Chattooga is one of our Meet The Press County to County locales for the 2022 midterm elections and was selected as a key county to track because of its strong past support for Trump. Back in 2020, the county gave the former president just over 80 percent of its vote.

But on May 24th the results looked very different. Incumbent Governor Brian Kemp trounced Trump’s hand-picked primary challenger, David Perdue, while getting 66 percent of the vote in Chattooga.

Republican senate nominee Herschel Walker won the state and the county. And, perhaps most telling, incumbent Secretary of State Brad Raffensperger won the county as well, capturing 54 percent of the vote on the way to his statewide win.

Trump has called for Republicans to oust both Kemp and Raffensperger since the 2022 elections when he lost to President Joe Biden by fewer than 12,000 votes statewide and launched an effort to overturn the results.

The former president, for example, called Raffensperger an “enemy of the people” after the Georgia Secretary of State refused to “find” Trump the votes that would flip to the state to him.
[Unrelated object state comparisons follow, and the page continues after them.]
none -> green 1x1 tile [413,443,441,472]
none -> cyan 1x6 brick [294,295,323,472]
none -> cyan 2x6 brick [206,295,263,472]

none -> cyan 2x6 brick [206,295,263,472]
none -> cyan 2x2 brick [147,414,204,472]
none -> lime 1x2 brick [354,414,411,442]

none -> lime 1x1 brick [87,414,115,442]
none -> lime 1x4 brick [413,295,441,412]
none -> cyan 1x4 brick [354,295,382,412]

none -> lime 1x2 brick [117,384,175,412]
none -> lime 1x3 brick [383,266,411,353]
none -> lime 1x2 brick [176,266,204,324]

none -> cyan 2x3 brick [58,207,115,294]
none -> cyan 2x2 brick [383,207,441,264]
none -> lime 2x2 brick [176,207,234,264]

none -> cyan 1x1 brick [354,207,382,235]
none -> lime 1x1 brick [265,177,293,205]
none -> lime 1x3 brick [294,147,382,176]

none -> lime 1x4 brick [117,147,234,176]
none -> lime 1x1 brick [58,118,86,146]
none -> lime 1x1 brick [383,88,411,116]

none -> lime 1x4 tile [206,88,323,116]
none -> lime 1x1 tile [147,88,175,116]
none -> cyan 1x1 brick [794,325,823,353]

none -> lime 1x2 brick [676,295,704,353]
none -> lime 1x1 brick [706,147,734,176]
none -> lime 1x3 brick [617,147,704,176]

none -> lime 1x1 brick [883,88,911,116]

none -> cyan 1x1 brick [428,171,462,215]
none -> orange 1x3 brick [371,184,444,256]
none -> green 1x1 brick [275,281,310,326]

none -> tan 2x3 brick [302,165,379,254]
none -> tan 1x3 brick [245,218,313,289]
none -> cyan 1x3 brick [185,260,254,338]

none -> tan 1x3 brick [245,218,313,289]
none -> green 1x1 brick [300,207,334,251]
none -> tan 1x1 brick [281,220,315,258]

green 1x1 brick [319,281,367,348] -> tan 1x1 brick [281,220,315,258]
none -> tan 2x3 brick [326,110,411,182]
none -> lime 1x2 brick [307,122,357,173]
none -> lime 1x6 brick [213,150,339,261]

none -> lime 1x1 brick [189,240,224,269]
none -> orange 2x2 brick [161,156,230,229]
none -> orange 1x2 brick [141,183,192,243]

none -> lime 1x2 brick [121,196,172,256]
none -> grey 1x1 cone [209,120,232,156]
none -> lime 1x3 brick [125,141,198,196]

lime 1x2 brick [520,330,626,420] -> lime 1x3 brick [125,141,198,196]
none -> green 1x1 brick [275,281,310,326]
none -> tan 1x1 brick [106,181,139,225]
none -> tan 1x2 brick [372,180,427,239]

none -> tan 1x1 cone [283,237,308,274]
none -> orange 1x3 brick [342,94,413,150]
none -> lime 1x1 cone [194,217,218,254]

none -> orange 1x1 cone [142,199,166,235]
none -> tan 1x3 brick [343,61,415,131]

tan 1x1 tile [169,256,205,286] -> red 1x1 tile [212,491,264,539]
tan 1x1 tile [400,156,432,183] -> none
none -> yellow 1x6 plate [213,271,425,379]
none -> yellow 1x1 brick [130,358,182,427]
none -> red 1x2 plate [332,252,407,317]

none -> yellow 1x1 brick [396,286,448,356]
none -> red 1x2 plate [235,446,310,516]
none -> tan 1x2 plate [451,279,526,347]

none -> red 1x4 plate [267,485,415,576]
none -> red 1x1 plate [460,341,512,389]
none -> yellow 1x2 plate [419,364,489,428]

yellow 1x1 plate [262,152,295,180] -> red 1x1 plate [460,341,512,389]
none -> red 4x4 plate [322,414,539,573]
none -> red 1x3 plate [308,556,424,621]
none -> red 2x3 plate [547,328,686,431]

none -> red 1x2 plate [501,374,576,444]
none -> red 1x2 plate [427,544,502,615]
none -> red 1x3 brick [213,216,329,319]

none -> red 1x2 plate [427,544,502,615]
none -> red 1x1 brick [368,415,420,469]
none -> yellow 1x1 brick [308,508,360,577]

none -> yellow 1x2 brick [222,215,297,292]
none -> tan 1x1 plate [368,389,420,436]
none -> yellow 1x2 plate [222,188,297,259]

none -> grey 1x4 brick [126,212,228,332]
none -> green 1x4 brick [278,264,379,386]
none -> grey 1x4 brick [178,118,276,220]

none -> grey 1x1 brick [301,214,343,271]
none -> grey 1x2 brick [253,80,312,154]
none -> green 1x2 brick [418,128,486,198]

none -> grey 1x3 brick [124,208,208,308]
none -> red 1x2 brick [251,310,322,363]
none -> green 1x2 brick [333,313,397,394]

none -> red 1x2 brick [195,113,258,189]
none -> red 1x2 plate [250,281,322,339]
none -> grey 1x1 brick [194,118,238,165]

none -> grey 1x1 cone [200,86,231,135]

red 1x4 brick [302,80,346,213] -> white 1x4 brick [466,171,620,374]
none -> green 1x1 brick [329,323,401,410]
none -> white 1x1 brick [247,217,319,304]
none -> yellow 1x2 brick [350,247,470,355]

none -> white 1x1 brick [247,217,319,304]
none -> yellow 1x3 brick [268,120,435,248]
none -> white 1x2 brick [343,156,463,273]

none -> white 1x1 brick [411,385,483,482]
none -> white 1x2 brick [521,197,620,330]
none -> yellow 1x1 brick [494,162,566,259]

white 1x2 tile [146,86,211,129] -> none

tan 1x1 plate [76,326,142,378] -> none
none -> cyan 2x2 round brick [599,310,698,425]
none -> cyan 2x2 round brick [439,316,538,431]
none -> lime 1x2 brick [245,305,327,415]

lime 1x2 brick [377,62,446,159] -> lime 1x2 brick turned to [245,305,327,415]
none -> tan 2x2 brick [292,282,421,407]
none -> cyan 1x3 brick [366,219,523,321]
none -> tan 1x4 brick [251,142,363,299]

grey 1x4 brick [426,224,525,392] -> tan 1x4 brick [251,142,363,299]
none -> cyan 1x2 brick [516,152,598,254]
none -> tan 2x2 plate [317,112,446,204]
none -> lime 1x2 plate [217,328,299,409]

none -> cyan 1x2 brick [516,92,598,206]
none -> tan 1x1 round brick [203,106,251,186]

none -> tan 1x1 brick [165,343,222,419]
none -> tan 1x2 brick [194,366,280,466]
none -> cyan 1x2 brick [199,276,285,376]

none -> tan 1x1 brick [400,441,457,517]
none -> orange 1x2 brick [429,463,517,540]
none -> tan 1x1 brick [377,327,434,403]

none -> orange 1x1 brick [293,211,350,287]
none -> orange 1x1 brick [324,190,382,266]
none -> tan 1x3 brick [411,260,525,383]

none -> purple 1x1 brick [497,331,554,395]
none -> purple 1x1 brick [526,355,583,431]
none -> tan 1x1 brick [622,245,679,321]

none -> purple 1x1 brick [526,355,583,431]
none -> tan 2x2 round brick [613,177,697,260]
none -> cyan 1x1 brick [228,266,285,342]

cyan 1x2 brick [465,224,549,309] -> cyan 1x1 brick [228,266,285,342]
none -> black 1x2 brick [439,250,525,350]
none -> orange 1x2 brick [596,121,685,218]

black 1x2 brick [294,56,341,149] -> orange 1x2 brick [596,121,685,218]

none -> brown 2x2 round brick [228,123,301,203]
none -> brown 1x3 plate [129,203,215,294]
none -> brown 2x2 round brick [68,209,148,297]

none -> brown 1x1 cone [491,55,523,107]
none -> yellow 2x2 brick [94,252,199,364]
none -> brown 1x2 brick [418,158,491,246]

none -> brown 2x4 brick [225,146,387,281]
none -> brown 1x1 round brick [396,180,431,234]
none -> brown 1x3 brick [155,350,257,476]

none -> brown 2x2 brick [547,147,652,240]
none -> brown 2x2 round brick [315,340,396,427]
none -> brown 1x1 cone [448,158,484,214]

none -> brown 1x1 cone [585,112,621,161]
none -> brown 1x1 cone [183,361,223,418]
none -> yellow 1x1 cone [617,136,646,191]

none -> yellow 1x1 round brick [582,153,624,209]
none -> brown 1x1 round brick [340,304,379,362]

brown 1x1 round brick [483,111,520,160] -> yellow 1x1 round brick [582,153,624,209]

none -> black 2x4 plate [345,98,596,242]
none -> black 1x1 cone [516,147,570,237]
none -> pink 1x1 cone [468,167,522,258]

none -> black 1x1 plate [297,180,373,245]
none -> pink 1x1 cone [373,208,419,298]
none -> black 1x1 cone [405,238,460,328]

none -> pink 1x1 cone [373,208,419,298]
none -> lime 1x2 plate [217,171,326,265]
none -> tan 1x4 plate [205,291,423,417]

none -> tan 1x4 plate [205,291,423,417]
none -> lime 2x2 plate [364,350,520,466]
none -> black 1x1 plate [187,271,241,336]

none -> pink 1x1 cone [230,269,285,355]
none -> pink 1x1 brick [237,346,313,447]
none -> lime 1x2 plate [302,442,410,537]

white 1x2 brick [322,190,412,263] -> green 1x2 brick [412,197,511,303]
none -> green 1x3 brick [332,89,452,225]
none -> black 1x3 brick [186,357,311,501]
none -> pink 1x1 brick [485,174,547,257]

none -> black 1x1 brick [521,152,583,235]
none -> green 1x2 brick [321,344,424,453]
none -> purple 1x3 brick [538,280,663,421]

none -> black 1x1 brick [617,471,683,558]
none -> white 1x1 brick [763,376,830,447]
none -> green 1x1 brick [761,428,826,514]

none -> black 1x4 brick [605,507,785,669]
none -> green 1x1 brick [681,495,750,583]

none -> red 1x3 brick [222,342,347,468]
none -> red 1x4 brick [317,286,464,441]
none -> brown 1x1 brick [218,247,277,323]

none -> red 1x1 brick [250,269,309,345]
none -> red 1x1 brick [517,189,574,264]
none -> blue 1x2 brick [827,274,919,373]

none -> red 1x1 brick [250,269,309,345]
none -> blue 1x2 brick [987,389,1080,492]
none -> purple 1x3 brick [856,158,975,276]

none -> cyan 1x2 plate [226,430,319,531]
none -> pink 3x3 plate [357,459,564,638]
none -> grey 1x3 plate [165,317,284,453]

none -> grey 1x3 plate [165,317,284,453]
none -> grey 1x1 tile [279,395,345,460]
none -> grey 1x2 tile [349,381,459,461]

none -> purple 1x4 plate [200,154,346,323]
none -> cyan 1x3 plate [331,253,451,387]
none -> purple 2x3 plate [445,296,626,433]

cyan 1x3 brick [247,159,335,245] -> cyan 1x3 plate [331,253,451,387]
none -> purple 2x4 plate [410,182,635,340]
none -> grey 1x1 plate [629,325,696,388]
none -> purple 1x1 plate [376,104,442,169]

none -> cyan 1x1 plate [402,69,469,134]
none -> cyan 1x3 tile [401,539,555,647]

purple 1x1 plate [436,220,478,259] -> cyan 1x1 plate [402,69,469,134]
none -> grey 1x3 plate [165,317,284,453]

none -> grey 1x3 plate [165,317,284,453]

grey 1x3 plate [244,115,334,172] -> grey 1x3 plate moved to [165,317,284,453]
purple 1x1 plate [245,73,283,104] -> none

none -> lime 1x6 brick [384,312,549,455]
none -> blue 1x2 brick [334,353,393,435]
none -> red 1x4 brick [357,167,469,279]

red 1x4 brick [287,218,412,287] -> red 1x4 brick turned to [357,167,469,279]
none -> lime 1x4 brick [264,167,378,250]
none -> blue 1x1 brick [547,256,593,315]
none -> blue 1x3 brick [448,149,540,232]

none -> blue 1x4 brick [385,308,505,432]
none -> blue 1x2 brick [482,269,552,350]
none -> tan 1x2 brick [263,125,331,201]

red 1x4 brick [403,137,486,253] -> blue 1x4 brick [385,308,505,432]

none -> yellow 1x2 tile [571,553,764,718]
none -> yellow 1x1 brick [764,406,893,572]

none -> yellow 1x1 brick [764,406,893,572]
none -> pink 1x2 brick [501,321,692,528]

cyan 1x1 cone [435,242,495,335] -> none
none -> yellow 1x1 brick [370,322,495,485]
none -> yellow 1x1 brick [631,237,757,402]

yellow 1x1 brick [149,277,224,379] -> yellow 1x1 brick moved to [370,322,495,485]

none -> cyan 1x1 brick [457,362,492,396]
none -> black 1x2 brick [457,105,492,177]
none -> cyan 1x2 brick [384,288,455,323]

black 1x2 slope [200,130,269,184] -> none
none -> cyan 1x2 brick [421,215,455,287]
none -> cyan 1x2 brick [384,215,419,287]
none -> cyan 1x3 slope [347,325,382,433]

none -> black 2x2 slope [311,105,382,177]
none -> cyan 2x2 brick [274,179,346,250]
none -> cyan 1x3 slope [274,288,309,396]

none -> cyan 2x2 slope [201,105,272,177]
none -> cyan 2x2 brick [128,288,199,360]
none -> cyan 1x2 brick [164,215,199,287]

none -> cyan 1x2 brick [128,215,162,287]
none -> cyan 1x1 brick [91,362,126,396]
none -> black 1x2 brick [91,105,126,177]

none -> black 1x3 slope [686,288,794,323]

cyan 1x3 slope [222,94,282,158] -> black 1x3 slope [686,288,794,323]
In Trump-friendly Chattooga, the intra-party feuding appears to have dampened enthusiasm. In 2020, Chattooga produced more than 8,000 votes for Trump. On May 24, the county produced about 3,500 votes total in the GOP primaries.

Of course, it’s not fair to compare general election to primary tallies, but that’s a pretty big drop off and Trump was heavily invested in the Georgia primary.

Going into 2022, there were questions about whether Trump voters would turn out if the former president is not on the ballot. So far, the answer seems to be mixed depending on the state and the race.

And in Georgia the primary electorate looked more like your usual Republican primary voters than supercharged Trump supporters — even in very Trumpy Chattooga.